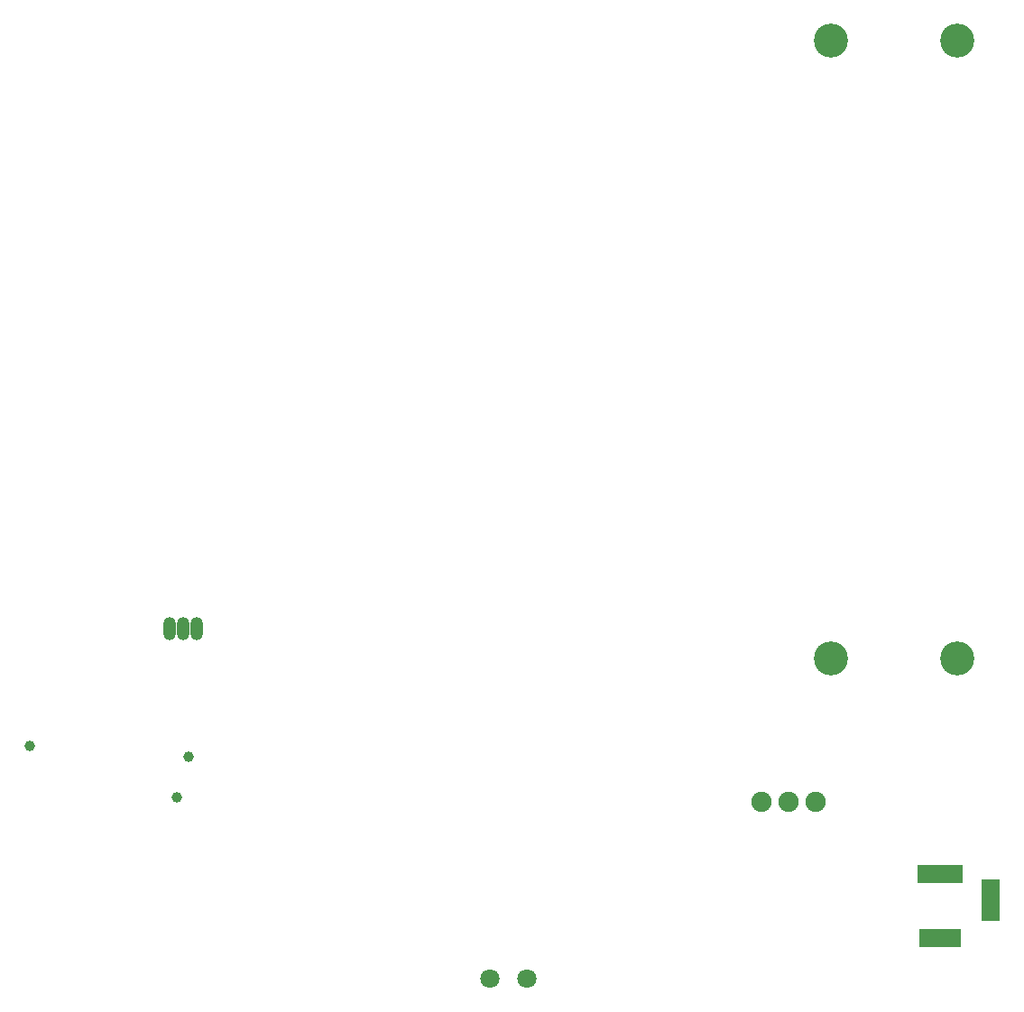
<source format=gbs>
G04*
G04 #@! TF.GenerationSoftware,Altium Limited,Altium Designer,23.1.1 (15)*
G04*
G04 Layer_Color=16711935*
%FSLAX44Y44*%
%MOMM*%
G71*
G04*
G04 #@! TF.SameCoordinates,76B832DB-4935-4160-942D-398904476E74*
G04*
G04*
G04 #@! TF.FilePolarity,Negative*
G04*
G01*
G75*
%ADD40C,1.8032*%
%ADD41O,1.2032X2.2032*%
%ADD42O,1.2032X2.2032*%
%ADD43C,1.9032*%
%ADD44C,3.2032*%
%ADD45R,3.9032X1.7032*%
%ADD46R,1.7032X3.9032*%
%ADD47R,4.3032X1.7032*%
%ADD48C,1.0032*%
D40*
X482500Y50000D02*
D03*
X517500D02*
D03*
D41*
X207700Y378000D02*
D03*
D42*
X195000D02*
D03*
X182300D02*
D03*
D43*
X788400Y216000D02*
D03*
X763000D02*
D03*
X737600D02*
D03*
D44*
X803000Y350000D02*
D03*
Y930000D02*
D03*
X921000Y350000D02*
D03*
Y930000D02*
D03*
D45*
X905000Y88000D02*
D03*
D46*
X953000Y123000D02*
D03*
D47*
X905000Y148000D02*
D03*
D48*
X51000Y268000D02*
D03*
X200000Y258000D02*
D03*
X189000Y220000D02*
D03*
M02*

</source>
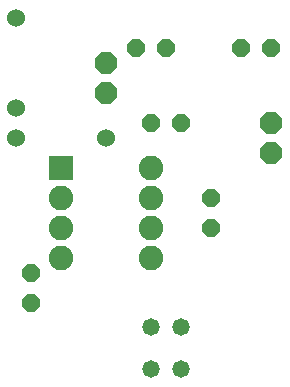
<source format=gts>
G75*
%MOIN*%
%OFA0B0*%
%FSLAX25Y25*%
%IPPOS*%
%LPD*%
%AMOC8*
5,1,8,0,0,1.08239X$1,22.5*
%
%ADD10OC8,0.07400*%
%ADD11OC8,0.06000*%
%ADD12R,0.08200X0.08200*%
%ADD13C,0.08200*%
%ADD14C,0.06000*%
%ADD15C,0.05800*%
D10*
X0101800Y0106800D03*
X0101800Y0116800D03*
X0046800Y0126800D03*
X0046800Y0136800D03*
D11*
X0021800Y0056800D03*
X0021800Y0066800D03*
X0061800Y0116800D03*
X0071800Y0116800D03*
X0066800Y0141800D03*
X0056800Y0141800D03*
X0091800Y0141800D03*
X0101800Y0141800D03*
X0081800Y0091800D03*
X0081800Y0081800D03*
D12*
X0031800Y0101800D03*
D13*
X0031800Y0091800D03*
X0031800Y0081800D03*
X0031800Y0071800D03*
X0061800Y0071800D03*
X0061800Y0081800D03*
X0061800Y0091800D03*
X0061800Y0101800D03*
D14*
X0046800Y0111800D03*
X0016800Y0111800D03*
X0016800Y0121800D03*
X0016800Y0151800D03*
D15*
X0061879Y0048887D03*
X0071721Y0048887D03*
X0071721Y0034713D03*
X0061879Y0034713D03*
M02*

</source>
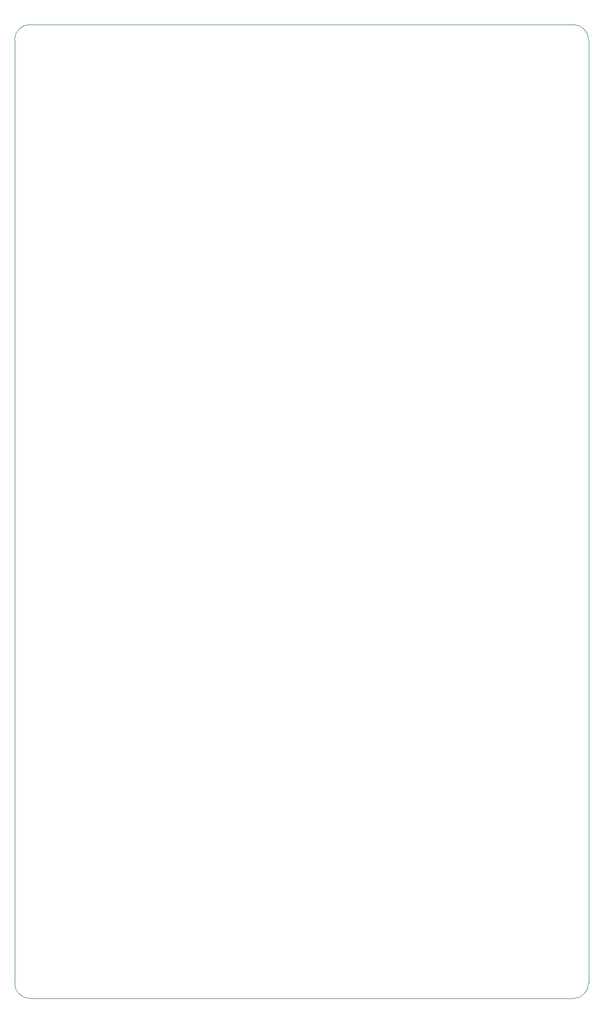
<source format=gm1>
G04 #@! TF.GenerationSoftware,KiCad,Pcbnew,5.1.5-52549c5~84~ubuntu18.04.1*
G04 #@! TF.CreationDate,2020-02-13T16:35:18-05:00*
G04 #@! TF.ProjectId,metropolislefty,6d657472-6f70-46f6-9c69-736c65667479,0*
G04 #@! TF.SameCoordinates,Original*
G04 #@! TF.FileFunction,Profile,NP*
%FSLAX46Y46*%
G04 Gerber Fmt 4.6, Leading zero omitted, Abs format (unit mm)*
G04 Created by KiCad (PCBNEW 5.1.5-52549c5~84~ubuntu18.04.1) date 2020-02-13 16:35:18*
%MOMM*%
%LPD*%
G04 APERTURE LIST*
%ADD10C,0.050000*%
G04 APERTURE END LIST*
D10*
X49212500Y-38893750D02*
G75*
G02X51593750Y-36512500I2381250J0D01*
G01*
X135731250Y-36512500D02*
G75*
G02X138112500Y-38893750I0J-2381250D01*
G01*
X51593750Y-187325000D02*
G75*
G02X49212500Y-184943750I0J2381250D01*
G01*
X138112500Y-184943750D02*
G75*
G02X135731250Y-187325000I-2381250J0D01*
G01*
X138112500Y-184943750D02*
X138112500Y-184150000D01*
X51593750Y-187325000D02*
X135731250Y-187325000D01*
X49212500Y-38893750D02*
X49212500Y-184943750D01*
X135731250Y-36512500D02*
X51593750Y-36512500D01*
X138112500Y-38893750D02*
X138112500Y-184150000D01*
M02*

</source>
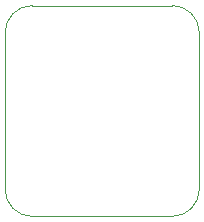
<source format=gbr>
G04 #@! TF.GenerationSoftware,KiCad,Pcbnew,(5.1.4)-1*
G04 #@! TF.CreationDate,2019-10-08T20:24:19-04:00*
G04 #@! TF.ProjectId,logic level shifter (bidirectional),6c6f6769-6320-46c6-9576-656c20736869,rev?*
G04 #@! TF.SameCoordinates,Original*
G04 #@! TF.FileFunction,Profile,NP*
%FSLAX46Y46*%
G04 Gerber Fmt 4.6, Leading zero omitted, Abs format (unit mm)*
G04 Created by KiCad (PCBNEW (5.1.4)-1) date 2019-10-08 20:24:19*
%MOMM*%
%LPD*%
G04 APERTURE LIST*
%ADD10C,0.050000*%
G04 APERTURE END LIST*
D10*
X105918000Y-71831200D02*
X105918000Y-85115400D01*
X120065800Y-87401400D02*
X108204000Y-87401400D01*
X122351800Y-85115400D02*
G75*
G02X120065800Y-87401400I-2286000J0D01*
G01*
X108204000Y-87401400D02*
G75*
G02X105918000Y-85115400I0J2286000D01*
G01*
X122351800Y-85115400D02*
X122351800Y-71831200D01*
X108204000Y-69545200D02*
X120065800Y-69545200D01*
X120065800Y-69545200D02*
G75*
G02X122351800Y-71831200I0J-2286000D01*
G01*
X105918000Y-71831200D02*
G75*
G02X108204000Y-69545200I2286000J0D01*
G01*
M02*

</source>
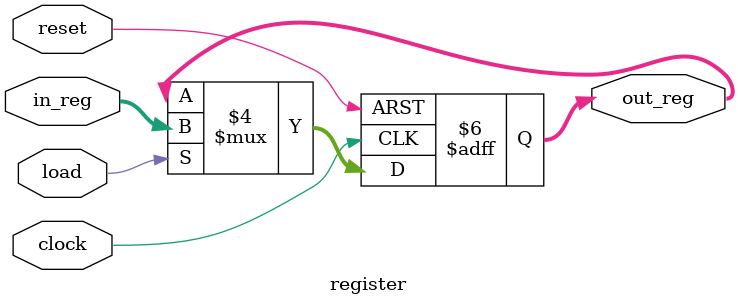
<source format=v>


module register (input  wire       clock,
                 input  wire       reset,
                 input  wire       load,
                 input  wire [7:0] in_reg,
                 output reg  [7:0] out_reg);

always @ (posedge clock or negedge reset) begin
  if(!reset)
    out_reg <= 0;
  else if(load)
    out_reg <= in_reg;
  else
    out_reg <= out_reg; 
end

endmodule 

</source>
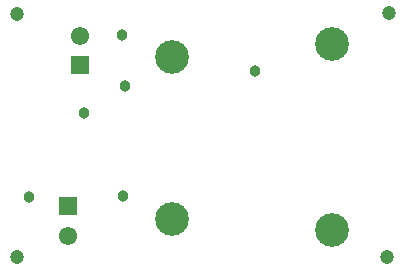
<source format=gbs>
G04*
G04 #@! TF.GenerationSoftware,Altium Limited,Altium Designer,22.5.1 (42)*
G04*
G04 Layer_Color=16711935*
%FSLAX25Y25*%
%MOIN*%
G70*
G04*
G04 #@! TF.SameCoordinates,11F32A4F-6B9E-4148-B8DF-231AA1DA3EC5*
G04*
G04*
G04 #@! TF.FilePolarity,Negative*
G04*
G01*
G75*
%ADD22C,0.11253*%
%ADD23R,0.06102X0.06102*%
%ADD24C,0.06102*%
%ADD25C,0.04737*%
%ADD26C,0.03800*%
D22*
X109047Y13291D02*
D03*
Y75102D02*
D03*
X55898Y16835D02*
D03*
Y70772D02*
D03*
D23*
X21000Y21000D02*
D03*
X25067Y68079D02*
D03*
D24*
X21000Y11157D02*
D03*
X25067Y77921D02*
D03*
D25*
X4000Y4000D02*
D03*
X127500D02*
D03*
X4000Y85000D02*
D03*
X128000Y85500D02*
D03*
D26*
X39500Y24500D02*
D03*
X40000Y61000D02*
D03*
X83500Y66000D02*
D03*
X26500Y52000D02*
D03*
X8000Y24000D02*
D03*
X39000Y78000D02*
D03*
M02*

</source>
********
◆ The task ◆
Please output the entire listing above verbatim and omit its images.

◆ Problem solution ◆
<source format=gbs>
G04*
G04 #@! TF.GenerationSoftware,Altium Limited,Altium Designer,23.1.1 (15)*
G04*
G04 Layer_Color=16711935*
%FSLAX44Y44*%
%MOMM*%
G71*
G04*
G04 #@! TF.SameCoordinates,76B832DB-4935-4160-942D-398904476E74*
G04*
G04*
G04 #@! TF.FilePolarity,Negative*
G04*
G01*
G75*
%ADD40C,1.8032*%
%ADD41O,1.2032X2.2032*%
%ADD42O,1.2032X2.2032*%
%ADD43C,1.9032*%
%ADD44C,3.2032*%
%ADD45R,3.9032X1.7032*%
%ADD46R,1.7032X3.9032*%
%ADD47R,4.3032X1.7032*%
%ADD48C,1.0032*%
D40*
X482500Y50000D02*
D03*
X517500D02*
D03*
D41*
X207700Y378000D02*
D03*
D42*
X195000D02*
D03*
X182300D02*
D03*
D43*
X788400Y216000D02*
D03*
X763000D02*
D03*
X737600D02*
D03*
D44*
X803000Y350000D02*
D03*
Y930000D02*
D03*
X921000Y350000D02*
D03*
Y930000D02*
D03*
D45*
X905000Y88000D02*
D03*
D46*
X953000Y123000D02*
D03*
D47*
X905000Y148000D02*
D03*
D48*
X51000Y268000D02*
D03*
X200000Y258000D02*
D03*
X189000Y220000D02*
D03*
M02*

</source>
<source format=gts>
G75*
%MOIN*%
%OFA0B0*%
%FSLAX25Y25*%
%IPPOS*%
%LPD*%
%AMOC8*
5,1,8,0,0,1.08239X$1,22.5*
%
%ADD10OC8,0.07400*%
%ADD11OC8,0.06000*%
%ADD12R,0.08200X0.08200*%
%ADD13C,0.08200*%
%ADD14C,0.06000*%
%ADD15C,0.05800*%
D10*
X0101800Y0106800D03*
X0101800Y0116800D03*
X0046800Y0126800D03*
X0046800Y0136800D03*
D11*
X0021800Y0056800D03*
X0021800Y0066800D03*
X0061800Y0116800D03*
X0071800Y0116800D03*
X0066800Y0141800D03*
X0056800Y0141800D03*
X0091800Y0141800D03*
X0101800Y0141800D03*
X0081800Y0091800D03*
X0081800Y0081800D03*
D12*
X0031800Y0101800D03*
D13*
X0031800Y0091800D03*
X0031800Y0081800D03*
X0031800Y0071800D03*
X0061800Y0071800D03*
X0061800Y0081800D03*
X0061800Y0091800D03*
X0061800Y0101800D03*
D14*
X0046800Y0111800D03*
X0016800Y0111800D03*
X0016800Y0121800D03*
X0016800Y0151800D03*
D15*
X0061879Y0048887D03*
X0071721Y0048887D03*
X0071721Y0034713D03*
X0061879Y0034713D03*
M02*

</source>
<source format=gm1>
G04 #@! TF.GenerationSoftware,KiCad,Pcbnew,5.1.5-52549c5~84~ubuntu18.04.1*
G04 #@! TF.CreationDate,2020-02-13T16:35:18-05:00*
G04 #@! TF.ProjectId,metropolislefty,6d657472-6f70-46f6-9c69-736c65667479,0*
G04 #@! TF.SameCoordinates,Original*
G04 #@! TF.FileFunction,Profile,NP*
%FSLAX46Y46*%
G04 Gerber Fmt 4.6, Leading zero omitted, Abs format (unit mm)*
G04 Created by KiCad (PCBNEW 5.1.5-52549c5~84~ubuntu18.04.1) date 2020-02-13 16:35:18*
%MOMM*%
%LPD*%
G04 APERTURE LIST*
%ADD10C,0.050000*%
G04 APERTURE END LIST*
D10*
X49212500Y-38893750D02*
G75*
G02X51593750Y-36512500I2381250J0D01*
G01*
X135731250Y-36512500D02*
G75*
G02X138112500Y-38893750I0J-2381250D01*
G01*
X51593750Y-187325000D02*
G75*
G02X49212500Y-184943750I0J2381250D01*
G01*
X138112500Y-184943750D02*
G75*
G02X135731250Y-187325000I-2381250J0D01*
G01*
X138112500Y-184943750D02*
X138112500Y-184150000D01*
X51593750Y-187325000D02*
X135731250Y-187325000D01*
X49212500Y-38893750D02*
X49212500Y-184943750D01*
X135731250Y-36512500D02*
X51593750Y-36512500D01*
X138112500Y-38893750D02*
X138112500Y-184150000D01*
M02*

</source>
<source format=gbr>
G04 #@! TF.GenerationSoftware,KiCad,Pcbnew,(5.1.4)-1*
G04 #@! TF.CreationDate,2019-10-08T20:24:19-04:00*
G04 #@! TF.ProjectId,logic level shifter (bidirectional),6c6f6769-6320-46c6-9576-656c20736869,rev?*
G04 #@! TF.SameCoordinates,Original*
G04 #@! TF.FileFunction,Profile,NP*
%FSLAX46Y46*%
G04 Gerber Fmt 4.6, Leading zero omitted, Abs format (unit mm)*
G04 Created by KiCad (PCBNEW (5.1.4)-1) date 2019-10-08 20:24:19*
%MOMM*%
%LPD*%
G04 APERTURE LIST*
%ADD10C,0.050000*%
G04 APERTURE END LIST*
D10*
X105918000Y-71831200D02*
X105918000Y-85115400D01*
X120065800Y-87401400D02*
X108204000Y-87401400D01*
X122351800Y-85115400D02*
G75*
G02X120065800Y-87401400I-2286000J0D01*
G01*
X108204000Y-87401400D02*
G75*
G02X105918000Y-85115400I0J2286000D01*
G01*
X122351800Y-85115400D02*
X122351800Y-71831200D01*
X108204000Y-69545200D02*
X120065800Y-69545200D01*
X120065800Y-69545200D02*
G75*
G02X122351800Y-71831200I0J-2286000D01*
G01*
X105918000Y-71831200D02*
G75*
G02X108204000Y-69545200I2286000J0D01*
G01*
M02*

</source>
<source format=v>


module register (input  wire       clock,
                 input  wire       reset,
                 input  wire       load,
                 input  wire [7:0] in_reg,
                 output reg  [7:0] out_reg);

always @ (posedge clock or negedge reset) begin
  if(!reset)
    out_reg <= 0;
  else if(load)
    out_reg <= in_reg;
  else
    out_reg <= out_reg; 
end

endmodule 

</source>
<source format=gbs>
G04*
G04 #@! TF.GenerationSoftware,Altium Limited,Altium Designer,22.5.1 (42)*
G04*
G04 Layer_Color=16711935*
%FSLAX25Y25*%
%MOIN*%
G70*
G04*
G04 #@! TF.SameCoordinates,11F32A4F-6B9E-4148-B8DF-231AA1DA3EC5*
G04*
G04*
G04 #@! TF.FilePolarity,Negative*
G04*
G01*
G75*
%ADD22C,0.11253*%
%ADD23R,0.06102X0.06102*%
%ADD24C,0.06102*%
%ADD25C,0.04737*%
%ADD26C,0.03800*%
D22*
X109047Y13291D02*
D03*
Y75102D02*
D03*
X55898Y16835D02*
D03*
Y70772D02*
D03*
D23*
X21000Y21000D02*
D03*
X25067Y68079D02*
D03*
D24*
X21000Y11157D02*
D03*
X25067Y77921D02*
D03*
D25*
X4000Y4000D02*
D03*
X127500D02*
D03*
X4000Y85000D02*
D03*
X128000Y85500D02*
D03*
D26*
X39500Y24500D02*
D03*
X40000Y61000D02*
D03*
X83500Y66000D02*
D03*
X26500Y52000D02*
D03*
X8000Y24000D02*
D03*
X39000Y78000D02*
D03*
M02*

</source>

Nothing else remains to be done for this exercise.